I pannelli che raccontano la storia dei nove schiavi del presidente George Washington presso la 'President's House' di Philadelphia sono stati sostituiti in seguito a una lunga battaglia legale tra l'amministrazione di Donald Trump e la città.
La mostra
La mostra rendeva omaggio alle nove persone che il primo presidente degli Stati Uniti portò con sé quando si trasferì a nella città della Pennsylvania, alla fine del XVIII secolo. La sindaca di Philadelphia, la democratica Cherelle Parker, ha accusato il governo di aver «agito di nascosto e cancellato la storia della città».
Ripristinare «la verità della storia americana»

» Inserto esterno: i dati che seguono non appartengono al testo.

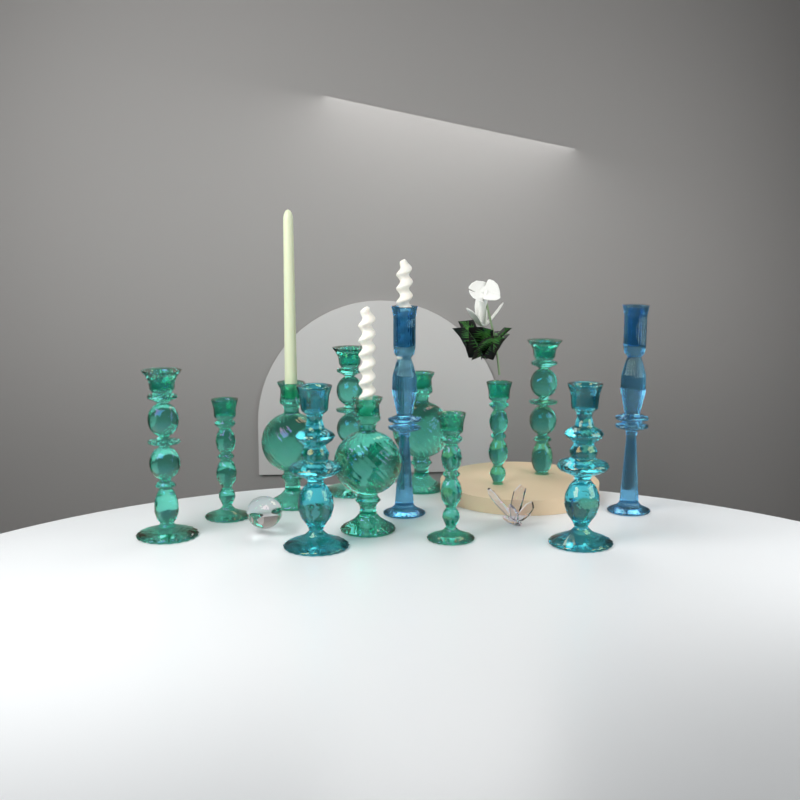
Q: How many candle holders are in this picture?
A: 13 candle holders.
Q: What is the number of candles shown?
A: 3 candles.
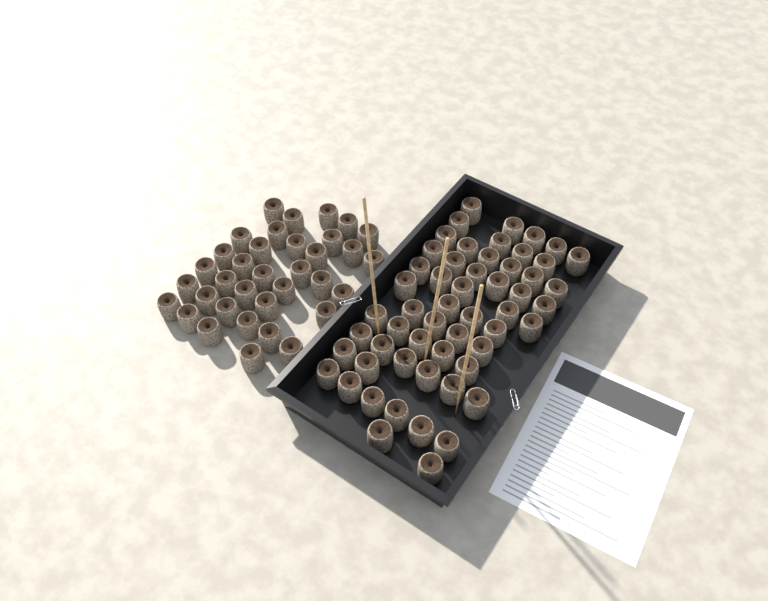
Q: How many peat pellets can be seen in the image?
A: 90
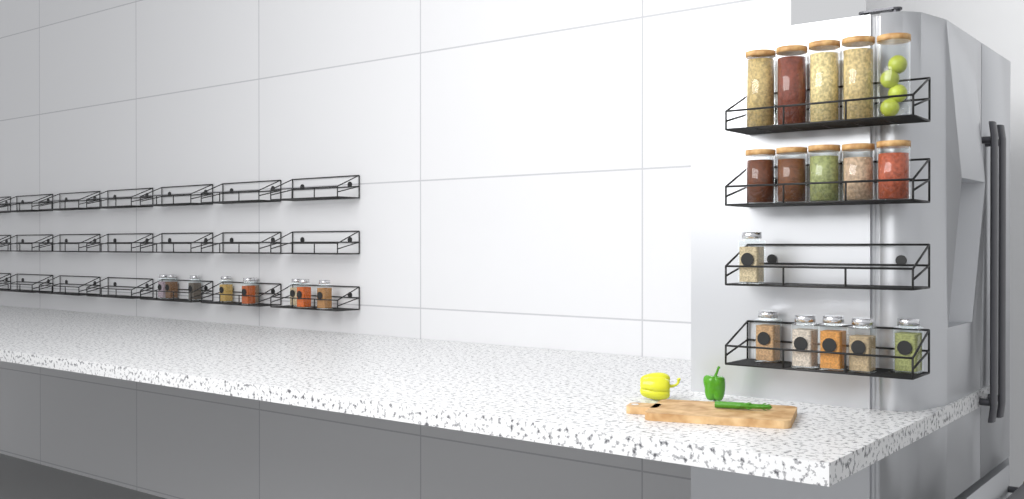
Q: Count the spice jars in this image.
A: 15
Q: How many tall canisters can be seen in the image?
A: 5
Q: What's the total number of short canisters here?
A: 5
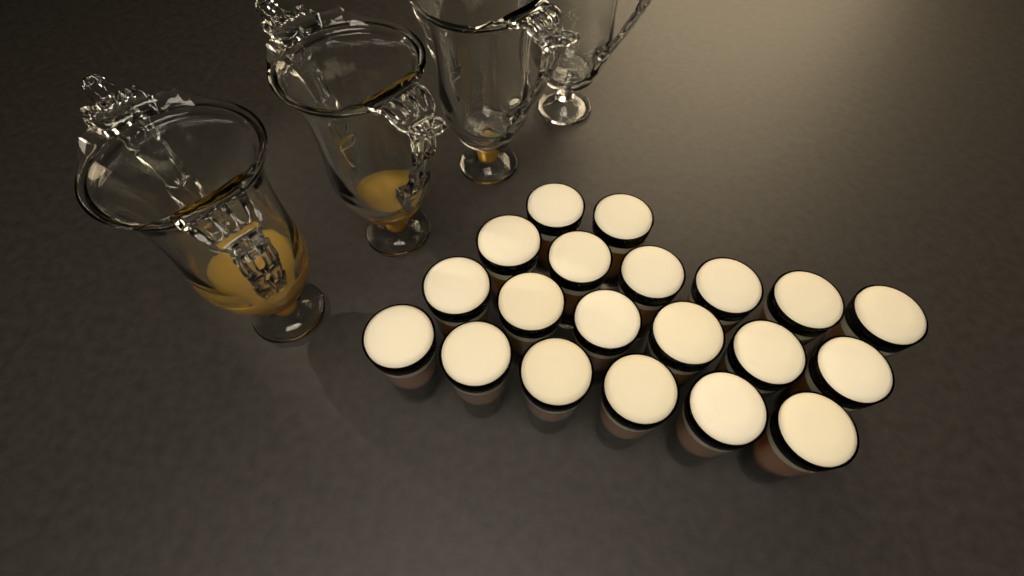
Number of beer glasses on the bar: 20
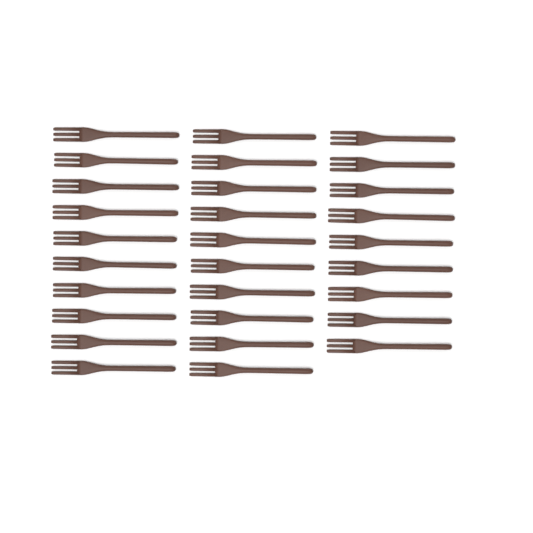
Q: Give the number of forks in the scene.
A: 29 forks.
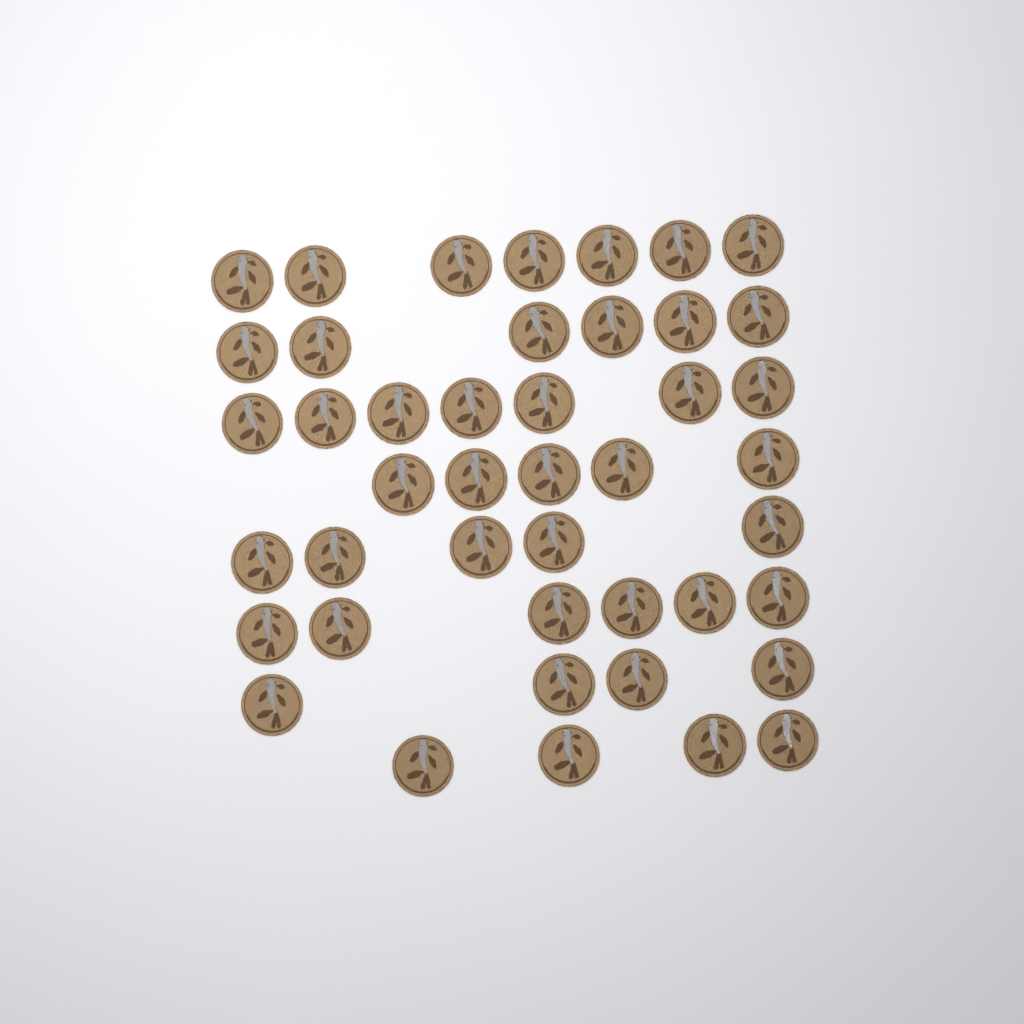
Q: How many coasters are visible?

A marzo dell'anno scorso Trump ha firmato un ordine esecutivo per ripristinare «la verità della storia americana» nei musei, nei parchi e nei monumenti nazionali. Il segretario degli Interni Doug Burgum ha quindi ordinato la rimozione di «ideologie di parte improprie» da musei, monumenti, siti storici e altre mostre pubbliche sotto il controllo federale, inclusa la 'Predident's House'. L'ordine ha scatenato una battaglia legale che si è concluso lo scorso giugno quando un tribunale ha autorizzato l'amministrazione a rimuovere i pannelli.